= Pixel binning =

Combining pixels in groups in digital image processing

Pixel binning, also known as binning, is a process image sensors of digital cameras use to combine adjacent pixels throughout an image, by summing or averaging their values, during or after readout. It improves low-light performance while still allowing for highly detailed photographs in good light.

Charge from adjacent pixels in CCD or charge-coupled device image sensors and some other image sensors can be combined during readout, increasing the line rate or frame rate.

In the context of image processing, binning is the procedure of combining clusters of adjacent pixels, throughout an image, into single pixels. For example, in 2×2 binning, an array of 4 pixels becomes a single larger pixel, reducing the number of pixels to 1/4 and halving the image resolution in each dimension. The result can be the sum, average, median, minimum, or maximum value of the cluster. Some systems use more advanced algorithms such as considering the values of nearby pixels, edge detection, self-claimed "AI", etc. to increase the perceived visual quality of the final downsized image.

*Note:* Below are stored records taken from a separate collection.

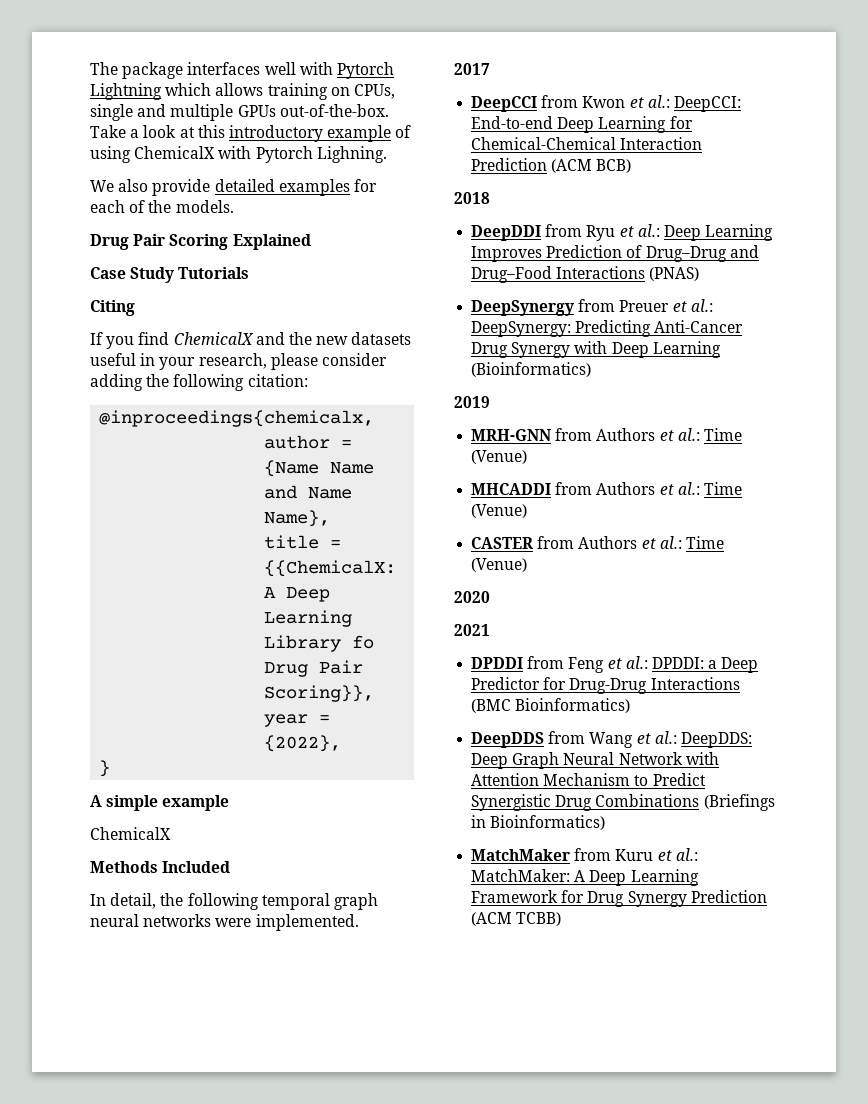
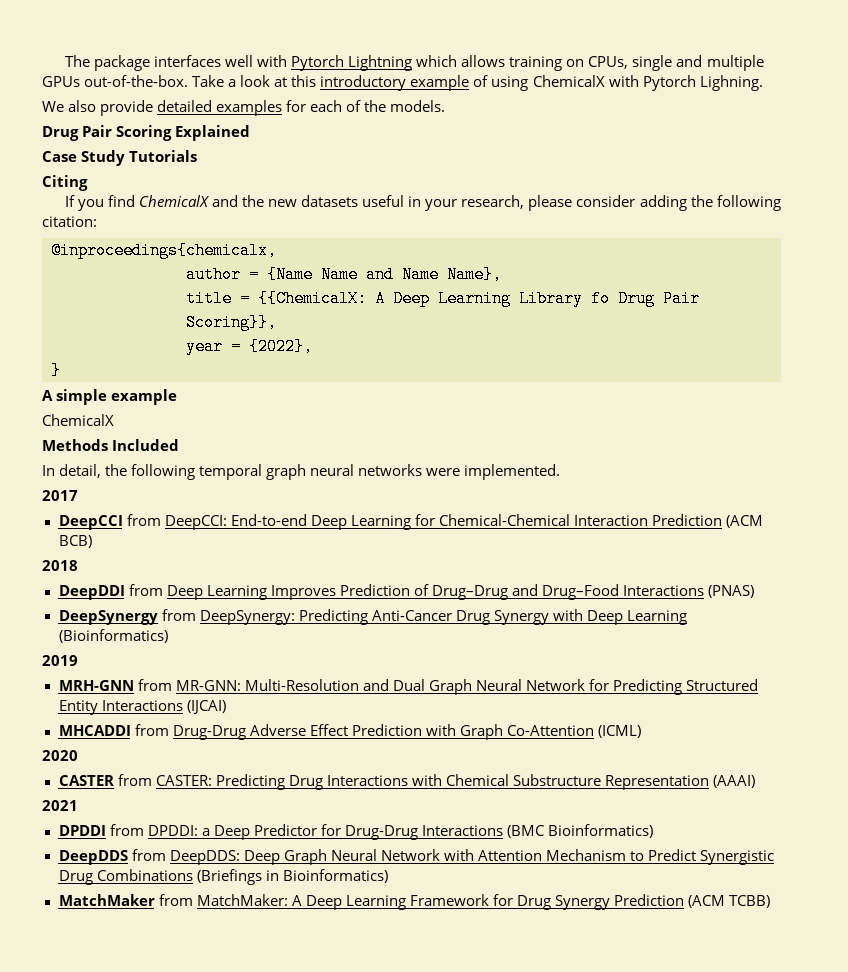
[582,95,670,108] Kwon et al.: -> (161, 520) none
[586,224,660,241] Ryu et al.: -> (163, 590) none
[619,299,713,312] Preuer et al.: -> (196, 615) none
[596,428,742,441] [471,450,528,464] [471,482,742,495] [471,504,528,518] [471,536,724,549] [471,558,528,572] [454,591,490,603] Authors et al.: Time (Venue) // MHCADDI from Authors et al.: Time (Venue) // CASTER from Authors et al.: Time (Venue) // 2020 -> [175,679,759,695] [58,700,226,715] [58,724,641,740] [42,750,78,761] [58,774,755,790] MR-GNN: Multi-Resolution and Dual Graph Neural Network for Predicting Structured Entity Interactions (IJCAI) // MHCADDI from Drug-Drug Adverse Effect Prediction with Graph Co-Attention (ICML) // 2020 // CASTER from CASTER: Predicting Drug Interactions with Chemical Substructure Representation (AAAI)
[568,656,648,673] Feng et al.: -> (144, 830) none
[589,731,677,748] Wang et al.: -> (166, 855) none
[615,848,698,861] Kuru et al.: -> (193, 900) none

This aggregation, although associated with loss of information, reduces the amount of data to be processed, facilitating analysis. The binned image has lower resolution, but the relative noise level in each pixel is generally reduced.

== History ==
Normally, an increase in megapixel count on a constant image sensor size would lead to a sacrifice of the surface size of the individual pixels, which would result in each pixel being able to catch less light in the same time, thus leading to a darker and/or noisier image in low light (given the same exposure time).

In the past, camera manufacturers had to compromise between low-light performance and the amount of detail in good light, by dropping the megapixel count like HTC did in 2013 with their four-megapixel "UltraPixel" camera. However, this results in less detailed images in daylight where enough light is available.

With pixel binning, the camera has "the best of both worlds", meaning both the benefit of high detail in good light and the benefit of high brightness in low light. In low light, the surfaces of four or more pixels can act as one large pixel that catches far more light. For example, some smartphones such as the Samsung Galaxy A15 are able to capture photographs with up to fifty megapixels in daylight. However, in low light, the individual pixels would be too small to capture the light needed for a bright image with the short exposure time available for handheld shooting. Therefore, with pixel binning activated, the 50-megapixel image sensor acts as a 12.5-megapixel image sensor, a quarter of its original resolution, with an accordingly larger surface area per pixel.

== Implementations ==
Nona-binning merges groups of nine pixels arranged in a 3×3 pattern. Nona-binning is most commonly implemented in sensors with a resolution of 108 megapixels and higher.